## Aufgabe
Beantworten Sie anhand des Textes zum Köcheaustausch Gelinaz Shuffle die folgenden Fragen:
(a) In welchem Jahr wurde das erste „The Grand Gelinaz! Shuffle“ ausgerichtet?
(b) In welchem Restaurant am Gardasee kochte Alain Ducasse?
(c) In wie vielen Restaurants und Ländern kann man für den 10. November Tickets kaufen?

## Angezeigter Text
Das erste „The Grand Gelinaz! Shuffle“, so der Name des Köcheaustauschs, wurde 2015 ausgerichtet: Am 9. Juli fanden sich etwa Alain Ducasse, Albert Adria oder Kobe Desramaults in Küchen ein, die ihnen per Los zugeteilt wurden und die sie wenige Tage zuvor das erste Mal inspiziert hatten. Währenddessen stand der Tauschkoch am heimatlichen Herd, um dort Gäste zu bekochen, die vor dem Dinner nicht wussten, was – beziehungsweise wer – sie erwarten würde. Ducasse hatte also das noble Plaza Athénée in Paris verlassen, um im Lido 84 am Gardasee zu kochen. „Und es war nicht so, dass Ducasse fünf Kilo Kaviar anschleppte“, präzisiert Petrini die Idee des Gelinaz Shuffle: Die Köche sollen möglichst ohne Werkzeuge und Zutaten anreisen, sich in die Küche und das Team des Zielrestaurants einfügen, wenn möglich bei der Familie des Kochs wohnen und, wenn nötig, mit dem Hund Gassi gehen. Die eigene Kochidentität sollte nicht völlig aufgegeben werden – aber von der Idee (oder vielmehr Nichtidee) einer schieren Exportküche, wie man sie von anderen Austauschprogrammen kennt, ist man bei Gelinaz Shuffle weit entfernt: „Es ist einfach ein weiterer Tag im Leben eines Restaurants, nur, dass jemand anderer kocht.“

Heuer wird es der 10.  November sein, für den man in 40 Restaurants in 17 Ländern Tickets kaufen kann (die fast ausverkauft sind). Man zahlt den Menüpreis, den das Restaurant festsetzt. „Das reicht heuer von 70 Euro im Black Axe Mangal in London bis zu 495 Dollar im The Restaurant at Meadowood in Napa Valley“, sagt Petrini. Gleichzeitig wird in Brüssel ein Hauptquartier mit weiteren Köchen aufgeschlagen, hier kocht mit Philip Rachinger auch ein Österreicher.

## Bereitgestellte Daten
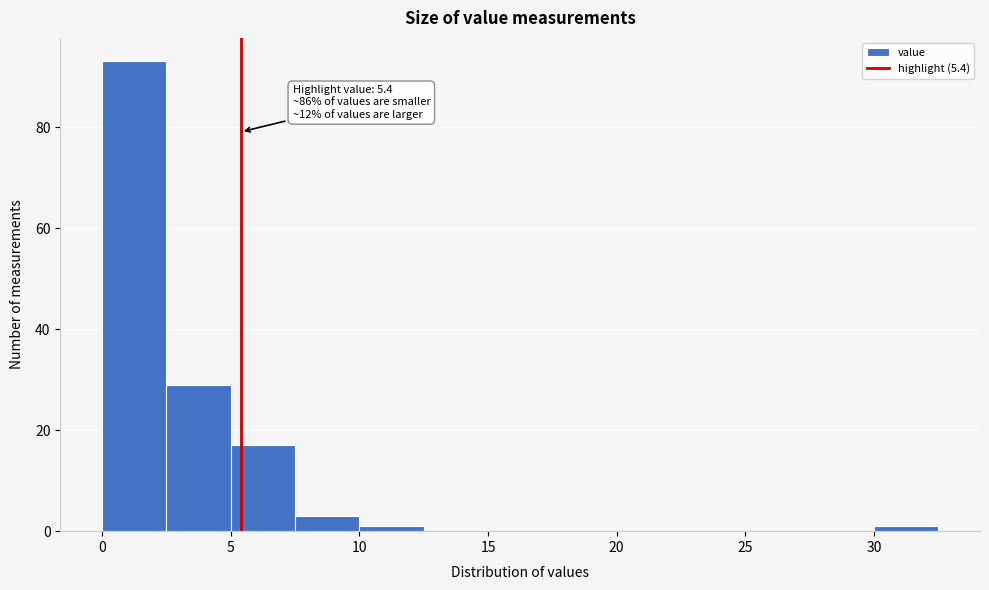

Which range on the x-axis has the tallest bar?

0.0 to 2.5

## Lösung
(a) 2015
(b) Im Lido 84
(c) In 40 Restaurants in 17 Ländern